BNP Paribas Asset Management is combining teams from three of its subsidiaries to create a Multi Asset, Quantitative and Solutions (MAQS) investment group.
The move is part of the manager’s efforts to streamline its organisational structure and enhance its range of products. Earlier this year it combined investment teams in a new group for private debt and real assets.
The MAQS group combines teams from THEAM, CamGestion and Multi-Asset Solutions. It will have more than €110bn of assets under management.
In a statement, BNP Paribas said the group aims to combine quantitative expertise with fundamental research capabilities, with risk management at the core of the investment philosophy.
Environmental, social and governance (ESG) criteria are also included in the MAQS group’s processes.
BNP Paribas said: “The creation of MAQS will help meet the growing needs of investors seeking innovative solutions in an environment of uncertainty and polarising demand between low-cost management such as indexed products, and high value-added products that encompass risk management, such as factor management and customised solutions.”
BNY Mellon combines big three US boutiques
BNY Mellon Investment Management is combining its three largest US investment managers to create a single multi-asset manager.
The multi-boutique manager is to combine Mellon Capital Management, Standish Mellon Asset Management and The Boston Company Asset Management.
The combined business will have more than $560bn (€476bn) in assets under management. This would rank it in the top 40 of IPE’s Top 400 Asset Managers survey.
The new business will be headquartered in Boston, Massachusetts and led by chairman and CEO Des Mac Intyre, currently CEO of US Asset Management at BNY Mellon IM.
The combination of the three businesses is expected to be completed within 12 months.

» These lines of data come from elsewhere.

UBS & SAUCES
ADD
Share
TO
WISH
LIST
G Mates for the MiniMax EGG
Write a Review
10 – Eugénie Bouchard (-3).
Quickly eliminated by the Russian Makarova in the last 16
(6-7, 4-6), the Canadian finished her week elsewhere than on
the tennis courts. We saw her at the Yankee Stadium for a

A unified brand is to be launched later in 2018.
The individual companies’ processes and philosophies for their core strategies will remain substantially the same, but over time “will be enhanced via an optimised operational infrastructure and the addition of new analytical tools and research capabilities”.
Chief investment officers will be appointed from each business to maintain continuity of the investment process across all strategies, BNY Mellon IM said.
Industry open to second wave of disruption
The asset management industry is vulnerable to a second wave of disruption from technology firms, after a weak response to the first – investor adoption of low-cost index funds – according to Moody’s Investors Services.
Some market share had already been ceded to digital entrants, such as “robo-advisers”, and a template for digital disruption already existed in China, the rating agency argued in a report.
Four years since being launched for the digital payment system of Alibaba, one of the world’s leading technology firms, Yu’e Bao had become the largest money market fund in the world, Moody’s said. The fund has roughly CNY1.4trn (€180bn) in assets, according to a recent Bloomberg report.
“Though this growth has occurred in a digital payment-friendly country, it is likely to foreshadow events elsewhere,” said Stephen Tu, a Moody’s analyst and author of the report. “Large US technology firms are often cited as leading candidates to enter asset management. Amazon, Google, Apple and Facebook have an edge in distribution through their mindshare, lifeshare, datasets, advanced analytics and predictive modelling skills in combination with their ability to target users.”
However, as the potential for growth within the asset management industry was much smaller than in other industries, large technology companies would see involvement as complementary to their main businesses, potentially facilitating the collection of even more detailed and differentiated consumer behaviour data and client retention.
WisdomTree ramping up European ETP presence
Nasdaq-listed exchange-traded product (ETP) provider WisdomTree is to acquire the European operations of ETF Securities, excluding the latter’s exchange-traded fund platform.
The deal includes ETF Securities’ European exchange-traded commodity, currency and short-and-leveraged business. This covers $17.6bn of assets spread across 307 products.
According to a statement, the acquisition would take WisdomTree’s assets to around $66bn, making it the ninth-largest ETP sponsor and largest global independent ETP provider, with significant presence in both Europe and the US, the two largest ETP markets.
The sale is subject to regulatory approval and is anticipated to close towards the end of the first quarter of next year. It is a cash and shares acquisition that valued at $611m.
Under the terms of the transaction, ETF Securities would become the largest shareholder in WisdomTree.
Jonathan Steinberg, WisdomTree CEO and president, said: “The acquisition will immediately add scale, diversification and profitability to our business in Europe, the second largest ETF market in the world and a growing and strategically important region for us and the entire industry.”
Mark Weeks, UK CEO of ETF Securities, said: “This transaction creates a leading independent global ETP provider which is well positioned to compete in the rapidly growing European ETP market.”